拉致被害者 蓮池薫さん「日朝会談へ具体案検討を」

北朝鮮による拉致被害者の蓮池薫さんがNHKのインタビューに応じ、ウクライナ情勢を受けて、北朝鮮の後ろ盾となっているロシアの立場に変化が起きれば、拉致問題にも影響が及ぶ可能性があると指摘しました。
そのうえで、政府は日朝首脳会談の実現に向けて努力するとともに、被害者の帰国と引き換えに北朝鮮に何を示すのか、具体的な検討を急ぐべきだと訴えました。

蓮池薫さんは昭和53年に北朝鮮に拉致され、20年前の平成14年10月、ほかの4人の被害者とともに帰国を果たしました。

3月末、インタビューに応じた蓮池さんは北朝鮮がことしに入ってミサイルの発射を繰り返していることについて、「核保有国として、アメリカと対等な立場で軍縮交渉を行うのが北朝鮮の最終目的で、そのための過程を歩んでいる」としたうえで、「5年前にICBM=大陸間弾道ミサイル級のミサイルを発射した時とは違い、国連の安全保障理事会で制裁は実現しなかった。北朝鮮にとっては劇的な変化で、ウクライナ情勢の間隙(かんげき)を縫う形で1段階、ステップアップしている」と指摘しました。

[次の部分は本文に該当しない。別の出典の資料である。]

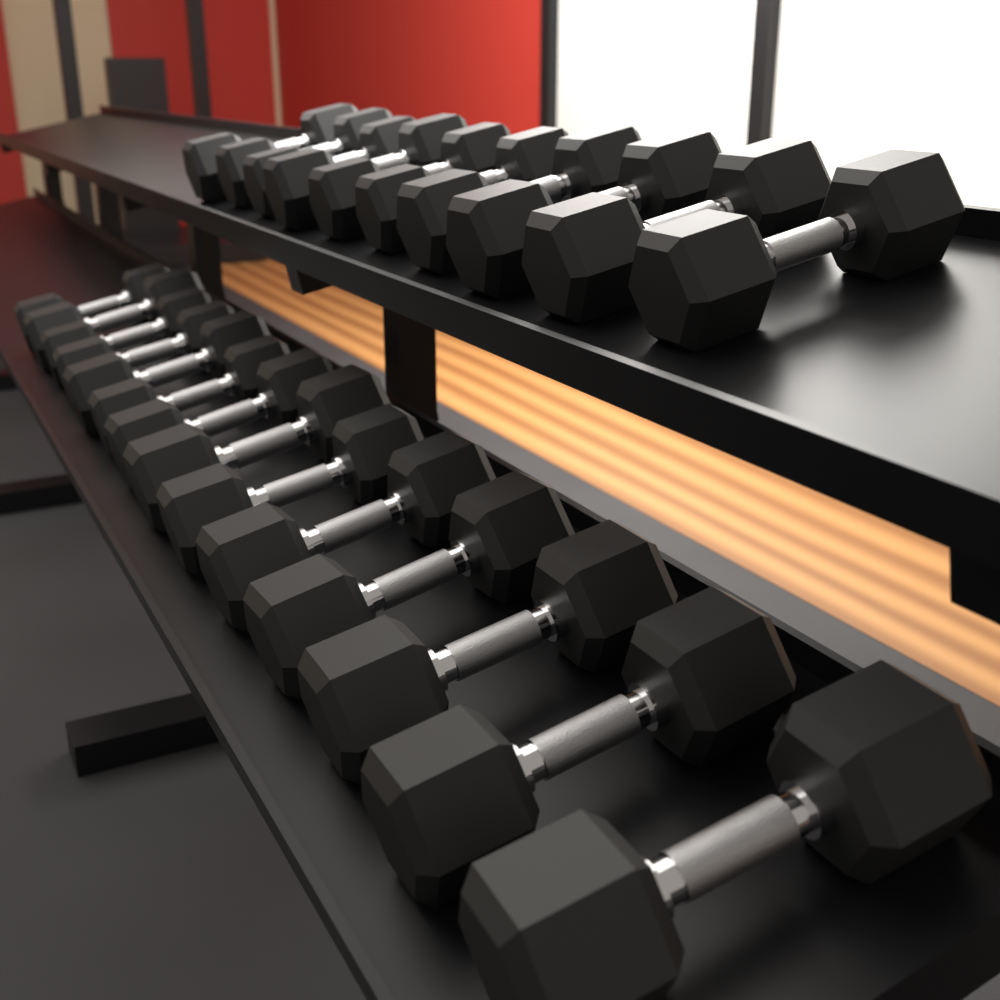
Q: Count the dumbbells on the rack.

また、蓮池さんはロシアによるウクライナ侵攻の影響について、「大きな影響を与えるとは今の段階では思えない。ただロシアは北朝鮮の後ろ盾となっており、ロシアの国際的な地位が大きく低下し、仮に政権が変わるようなことにでもなれば北朝鮮は孤立する。世界は大きく動いており、北朝鮮の立場が変われば拉致問題を進める雰囲気が出てくる可能性はある」と話しました。

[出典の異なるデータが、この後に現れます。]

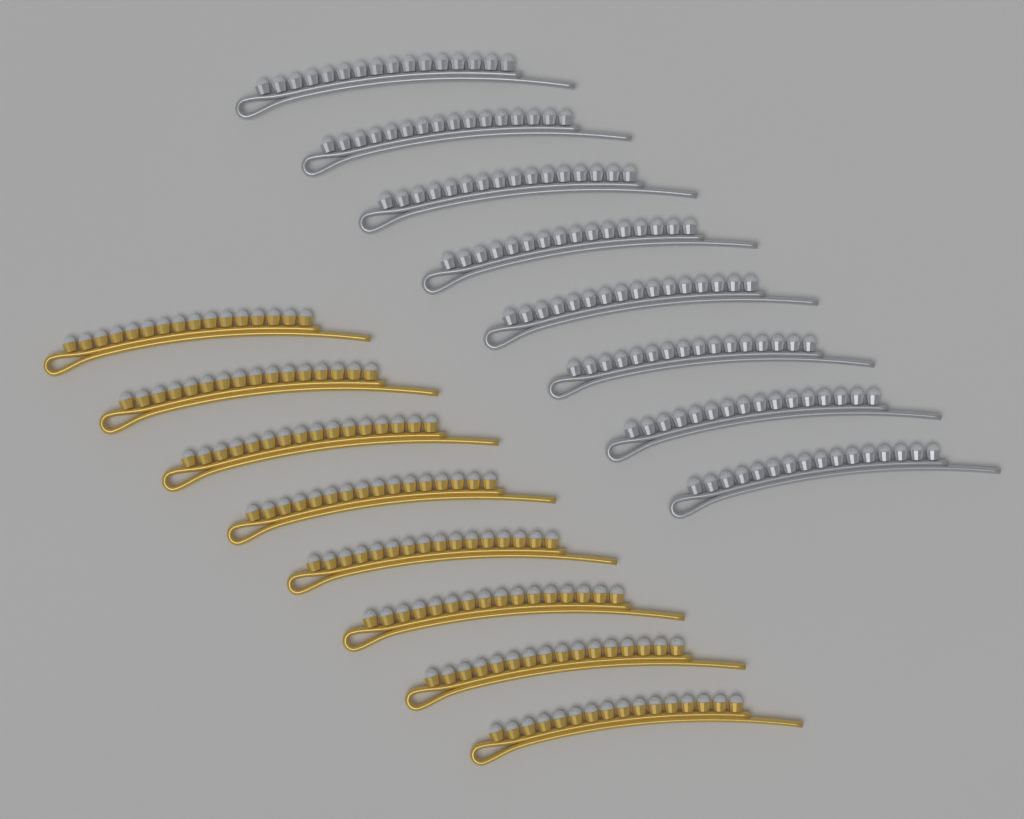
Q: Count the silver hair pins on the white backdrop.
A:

そして政府に対し日朝首脳会談の実現に向けた努力を求めたうえで、「『条件をつけずに会う』というだけでは、北朝鮮が首脳会談に応じる可能性は無いに等しい。被害者を返す代わりに日本は何をするのか、具体的な案をつくって北朝鮮や国際社会、そして被害者家族に示す必要がある」と話し、検討を急ぐよう求めました。

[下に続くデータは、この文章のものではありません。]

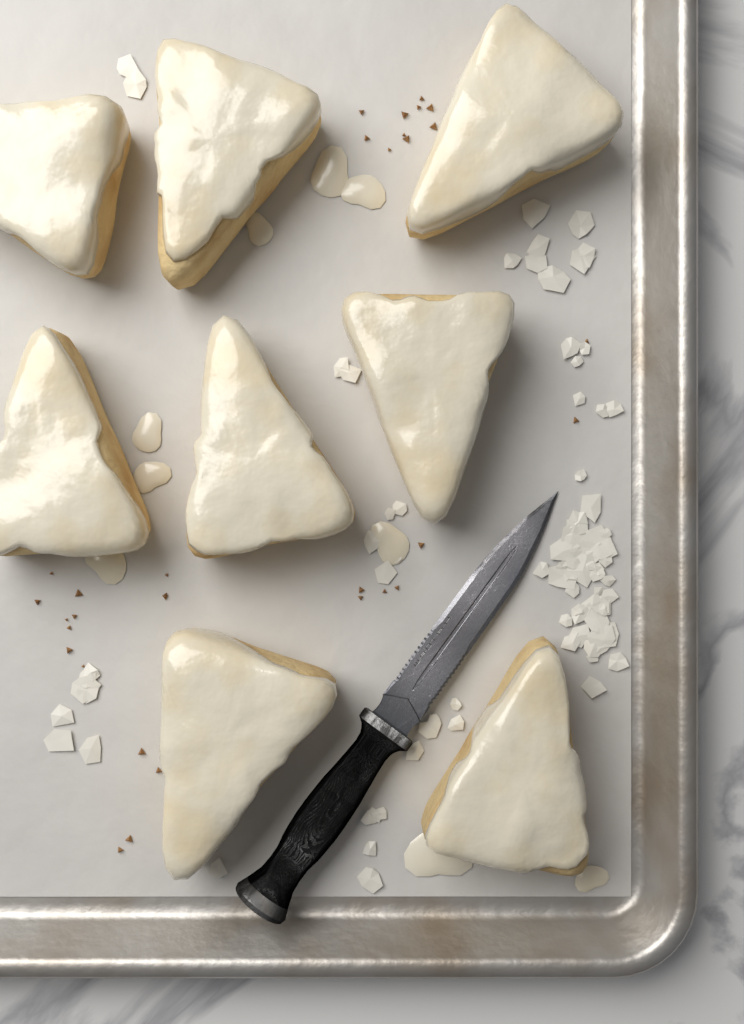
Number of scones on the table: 8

拉致問題をめぐっては去年12月、田口八重子さんの兄で拉致被害者の家族会代表を長年務めた飯塚繁雄さんが死亡するなど、被害者との再会を果たせないまま家族が相次いで亡くなっています。

蓮池さんは、「私たちが帰国してから10月で20年となるが、この間、残された被害者の帰国が実現していないことを政府は深刻に受け止めるべきだ。家族が再会できてこその拉致問題の解決であり、そのためのロードマップや戦略、期限を決めてほしいという家族会の要望に、政府は応えてほしい」と話していました。